March 2: Israel’s Labor Party elected former Gen. Binyamin Ben-Eliezer defense minister in the coalition government being formed by Prime Minister-elect Ariel Sharon. Israeli security forces killed Youssef el-Habila, a 45-year-old homeless man, in Gaza and a nine-year-old boy in the West Bank town of el-Bireh.
• At a special summit of the Organization of African Unity held in Sirte, Libya, some 45 heads of state proclaimed the establishment of the African Union, initiated by Libyan leader Col. Muammar Qaddafi.

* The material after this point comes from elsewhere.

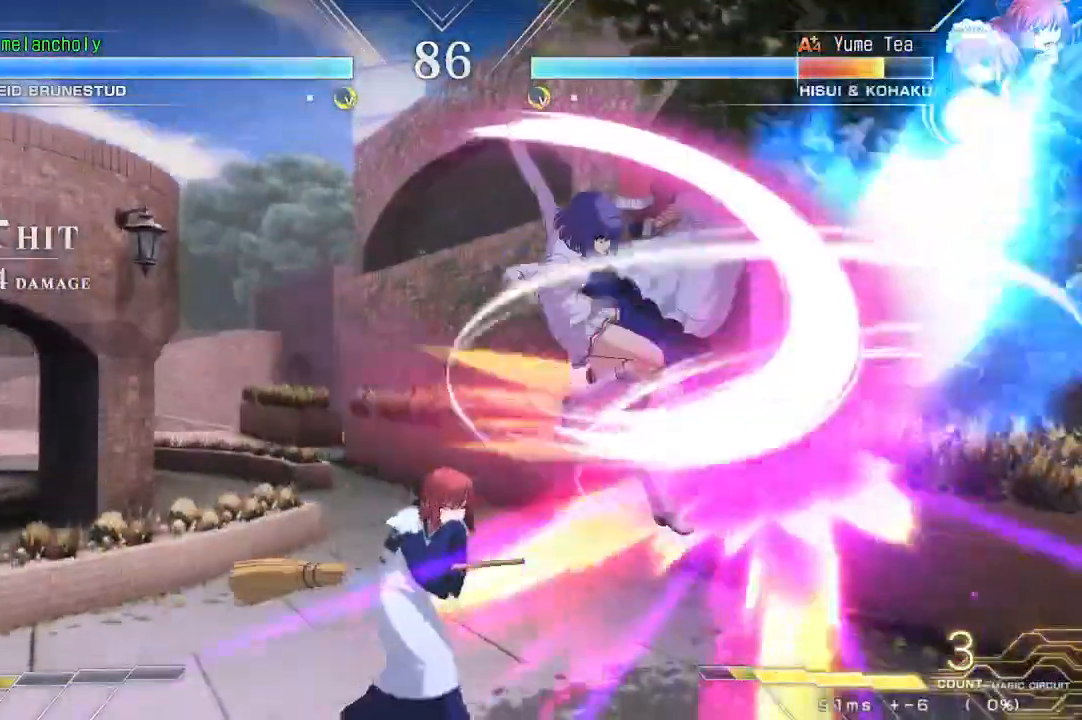
{"buttons": [], "events": []}
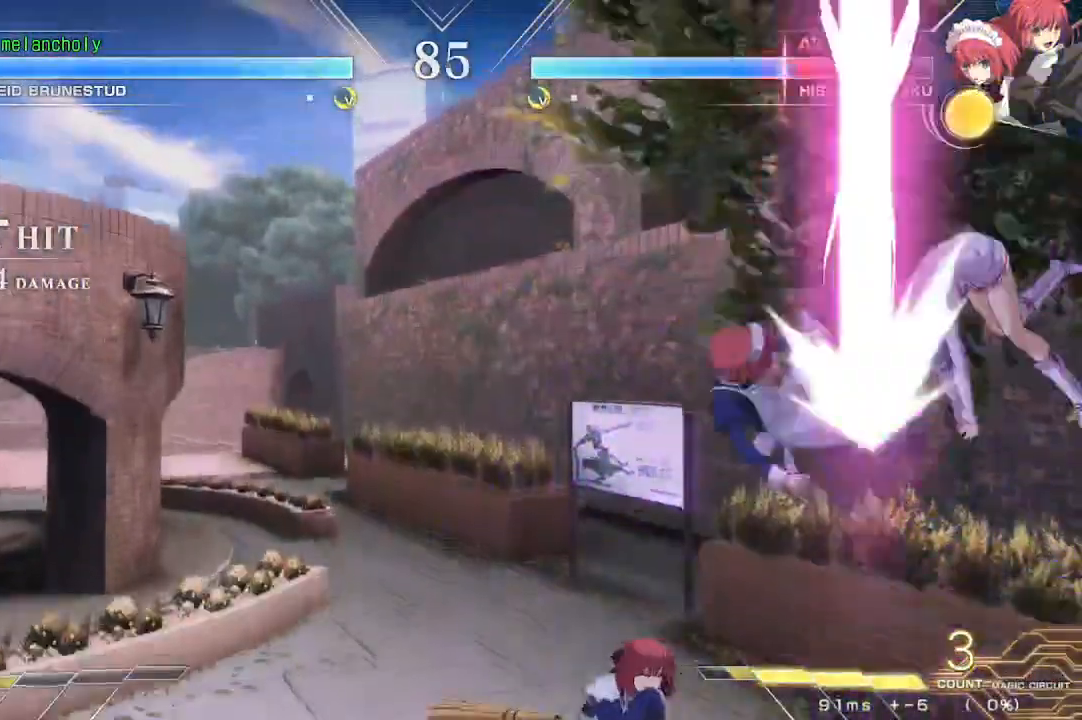
{"buttons": [], "events": [[150, "DPAD_LEFT", "down"], [250, "DPAD_LEFT", "up"], [317, "DPAD_RIGHT", "down"], [367, "DPAD_RIGHT", "up"]]}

March 3: Hours after army chief of staff Shaul Mofaz said Israel would “raise the threshold” in its “action and pressure” against Palestinians, Hamas threatened to launch a campaign of suicide bombings once Ariel Sharon took office.
March 4: Completing arrangements for a coalition government, Israeli Prime Minister-elect Sharon reached agreement with the ultra-Orthodox Shas Party,
• A Palestinian suicide bomber killed himself and three Israelis, and injured dozens more, in the coastal city of Netanya.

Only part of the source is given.